One of the most frustrating parts about being a vegetarian is dealing with non-vegetarians. Many people become vegetarians for health reasons, but there are still many unhealthy vegetarian substitutions out there.
In fact, some foods that are typically vegetarian are usually not good for you at all. Here is a list of common unhealthy vegetarian substitutions It’s important to know what ingredients are in your food when following any diet plan.
Many people who eat meat also choose to cut back on it from time to time. They may want more flexibility in their diet or simply want to try something new for a while. The reason why you choose to go vegetarian matters less than how well you follow through on your decision:
Even if you end up eating chicken once every two weeks, if cutting it out entirely was an important part of your motivation then it will have been worthwhile (and perhaps easier) than if eating chicken was just an easy thing for you do anyway!
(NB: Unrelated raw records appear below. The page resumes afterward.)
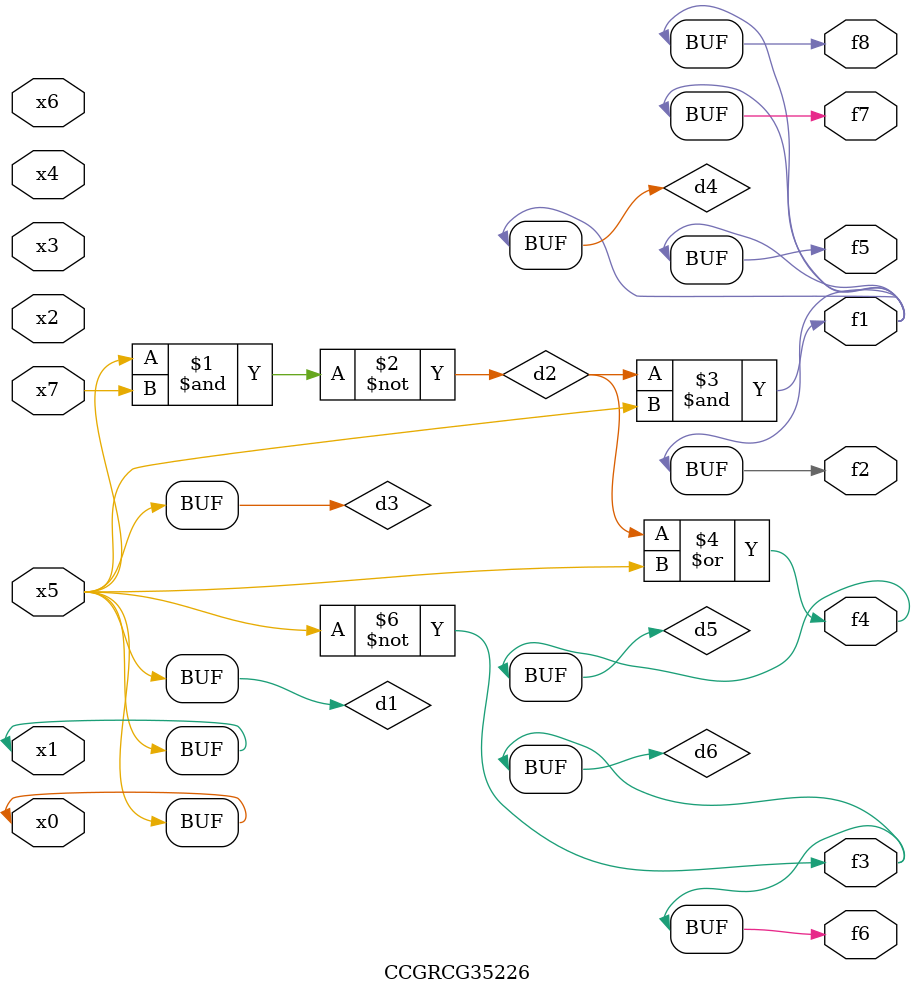
<source format=v>
module CCGRCG35226(
	input x0, x1, x2, x3, x4, x5, x6, x7,
	output f1, f2, f3, f4, f5, f6, f7, f8
);

	wire d1, d2, d3, d4, d5, d6;

	buf (d1, x0, x5);
	nand (d2, x5, x7);
	buf (d3, x0, x1);
	and (d4, d2, d3);
	or (d5, d2, d3);
	nor (d6, d1, d3);
	assign f1 = d4;
	assign f2 = d4;
	assign f3 = d6;
	assign f4 = d5;
	assign f5 = d4;
	assign f6 = d6;
	assign f7 = d4;
	assign f8 = d4;
endmodule

</source>
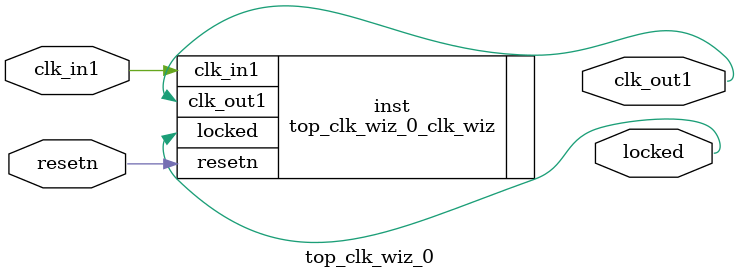
<source format=v>


`timescale 1ps/1ps

(* CORE_GENERATION_INFO = "top_clk_wiz_0,clk_wiz_v5_4_3_0,{component_name=top_clk_wiz_0,use_phase_alignment=true,use_min_o_jitter=false,use_max_i_jitter=false,use_dyn_phase_shift=false,use_inclk_switchover=false,use_dyn_reconfig=false,enable_axi=0,feedback_source=FDBK_AUTO,PRIMITIVE=MMCM,num_out_clk=1,clkin1_period=8.000,clkin2_period=10.000,use_power_down=false,use_reset=true,use_locked=true,use_inclk_stopped=false,feedback_type=SINGLE,CLOCK_MGR_TYPE=NA,manual_override=false}" *)

module top_clk_wiz_0 
 (
  // Clock out ports
  output        clk_out1,
  // Status and control signals
  input         resetn,
  output        locked,
 // Clock in ports
  input         clk_in1
 );

  top_clk_wiz_0_clk_wiz inst
  (
  // Clock out ports  
  .clk_out1(clk_out1),
  // Status and control signals               
  .resetn(resetn), 
  .locked(locked),
 // Clock in ports
  .clk_in1(clk_in1)
  );

endmodule

</source>
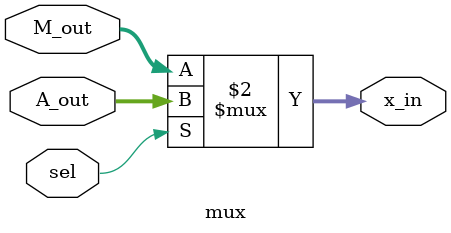
<source format=v>
`timescale 1ns / 1ps


module mux(
    input wire [15:0] A_out,M_out,
    input wire sel,
    output reg [15:0] x_in
    );
    always @(*) begin
        x_in = (sel) ? A_out : M_out;
    end
    
endmodule

</source>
Do I need vitamin supplements?
If you follow a vegetarian diet, you may be curious about whether you need vitamin supplements. Many non-meat foods contain trace amounts of vitamin B12—mainly from bacteria in soil, fertilizer, or water (the same goes for most fruits and vegetables).
Unfortunately, for strict vegetarians who don’t eat any animal products at all (meats, dairy products, eggs), there aren’t many natural sources of B12.
These days it’s added to some breakfast cereals as well as soy milk. You can also buy nutritional yeast that contains natural B12 or take a supplement if your doctor recommends it.